Invisible Kathmandu in the Aftershocks

“For those of you fleeing Kathmandu, please don’t come back!” These are facebook updates that is among the few themed statuses that have congested my newsfeed recently. According to these status, fleeing  Kathmandu, when it needs you the most is outrageous, especially since you came and got so much from Kathmandu. Apart from people whose families are in the affected areas, for those who think Kathmandu is unsafe after the earthquake and flee, they just betrayed the city that offered them so much. Is it?

500 buses left from Kathmandu in the last 5 days – all transporting people. People going to the far West or the far East are the only ones being dropped fully to their destinations, the rest are being dropped off at Chitwan and other nearby places. Despite the cracks in Araniko Highway, people paid no heed, they just reserved the buses and left. Doctors in interviews are telling that there will be spread of disease most probably. Labors, and the poor people who do not have access to internet, and news, they are just leaving. Madhesi people from Tarai are just walking back on foot. Kathmandu does not seem as congested as before. It looks almost empty. This I heard as I skyped with somebody is never online.

On the other hand, facebook updates and anthropological articles articulate the need for the relief workers, volunteers and the government to go outside Kathmandu. Those places and villages affected but invisible in posts about Nepal earthquake must get relief. And indeed, Nepal quake is not just the ruined “World Heritage” sites whose photos float in the internet. But to analyse the situation as just the rural and the urban divide, as Kathmandu and non-Kathmandu, is just too plain to capture the complex place that Kathmandu is and the complex relief responses it required and requires. It seems to be much based on Kathmandu represented in the social media particularly after the earthquake.

Who represents Kathmandu in social media? Who has the resources to do so in times as earthquake, the labor worker or the elite? The facebook newsfeed is obsessed with the #GoHomeIndianMedia, or just rants (this blog post included). But who will represent the needs of these workers who have but to leave, to cope with what the earthquake and the response it has brought. Talk of spaces represented in the internet: Dharara, Basantapur, is all Kathmandu is, according to reactions in social media (look at the coverpage, profile pictures of groups formed). It took a week before a first glimpse of Gongabu,and New Buspark that was so hard hit, but these are places not many high-fis live. Where are the cries of help for those carpet workers in the basement of the building that sunk into the ground two floors in Gongabu? We had cries for villages where the anthropologists had deep connections with, for villages that some other person had a connection with, or for Langtang or for Everest from somebody or relatives of those trekking there.  But what about people who are so close to the center, Kathmandu and yet so far away from its attention? Aren’t these chatters about Kathmandu as the center as getting all the relief, reinforcing the idea  about people who have lived and worked in Kathmandu but told in a thousand different voices that they do not belong? Does it not refuse to see them?

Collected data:
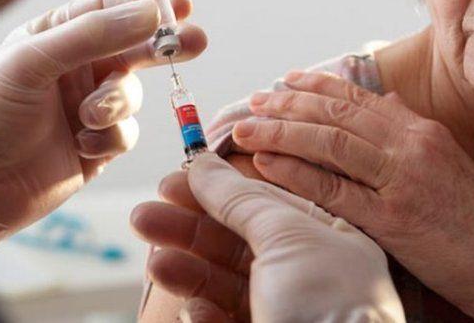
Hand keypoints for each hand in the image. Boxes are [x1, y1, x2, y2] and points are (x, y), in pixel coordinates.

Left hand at [0, 0, 206, 268]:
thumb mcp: (30, 62)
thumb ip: (92, 36)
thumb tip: (151, 14)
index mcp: (52, 38)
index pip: (107, 9)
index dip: (144, 5)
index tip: (179, 6)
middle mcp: (72, 71)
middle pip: (132, 50)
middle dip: (163, 47)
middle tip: (194, 43)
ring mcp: (85, 111)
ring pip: (131, 95)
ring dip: (117, 104)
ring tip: (88, 118)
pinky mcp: (94, 149)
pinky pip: (124, 135)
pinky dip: (109, 139)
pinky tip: (80, 147)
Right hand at [131, 153, 403, 322]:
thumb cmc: (329, 306)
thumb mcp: (287, 236)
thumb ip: (240, 199)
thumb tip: (204, 165)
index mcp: (325, 238)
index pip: (260, 202)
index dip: (215, 190)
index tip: (174, 181)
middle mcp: (305, 274)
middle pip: (233, 240)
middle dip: (188, 227)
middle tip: (144, 216)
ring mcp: (283, 309)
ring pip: (222, 281)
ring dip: (185, 269)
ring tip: (155, 264)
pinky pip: (221, 319)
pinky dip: (202, 313)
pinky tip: (192, 311)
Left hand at [233, 70, 473, 320]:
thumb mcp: (447, 161)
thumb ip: (410, 128)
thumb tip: (384, 98)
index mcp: (421, 130)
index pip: (358, 97)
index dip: (315, 86)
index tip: (284, 81)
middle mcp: (410, 146)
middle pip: (336, 114)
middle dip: (288, 104)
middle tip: (254, 103)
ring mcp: (400, 180)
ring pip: (329, 142)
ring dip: (281, 132)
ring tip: (247, 129)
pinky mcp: (392, 219)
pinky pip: (333, 188)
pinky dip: (295, 173)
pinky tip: (267, 164)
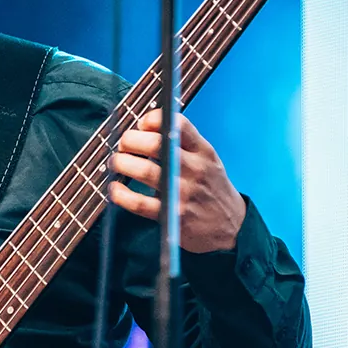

▸ **WORK INSTRUCTION 1**
Print the Kathmandu post from "Invisible Kathmandu in" to "much. Is it?".
▸ **WORK INSTRUCTION 2**
Answer these questions from the Kathmandu post:
(a) How many buses left Kathmandu in the last 5 days?
(b) Which highway had cracks that people ignored?
(c) In what place did a building with carpet workers in its basement sink two floors into the ground?
None of the collected data is needed here.

▸ **ANSWER 1**
Invisible Kathmandu in the Aftershocks

“For those of you fleeing Kathmandu, please don’t come back!” These are facebook updates that is among the few themed statuses that have congested my newsfeed recently. According to these status, fleeing  Kathmandu, when it needs you the most is outrageous, especially since you came and got so much from Kathmandu. Apart from people whose families are in the affected areas, for those who think Kathmandu is unsafe after the earthquake and flee, they just betrayed the city that offered them so much. Is it?

▸ **ANSWER 2**
(a) 500
(b) Araniko Highway
(c) Gongabu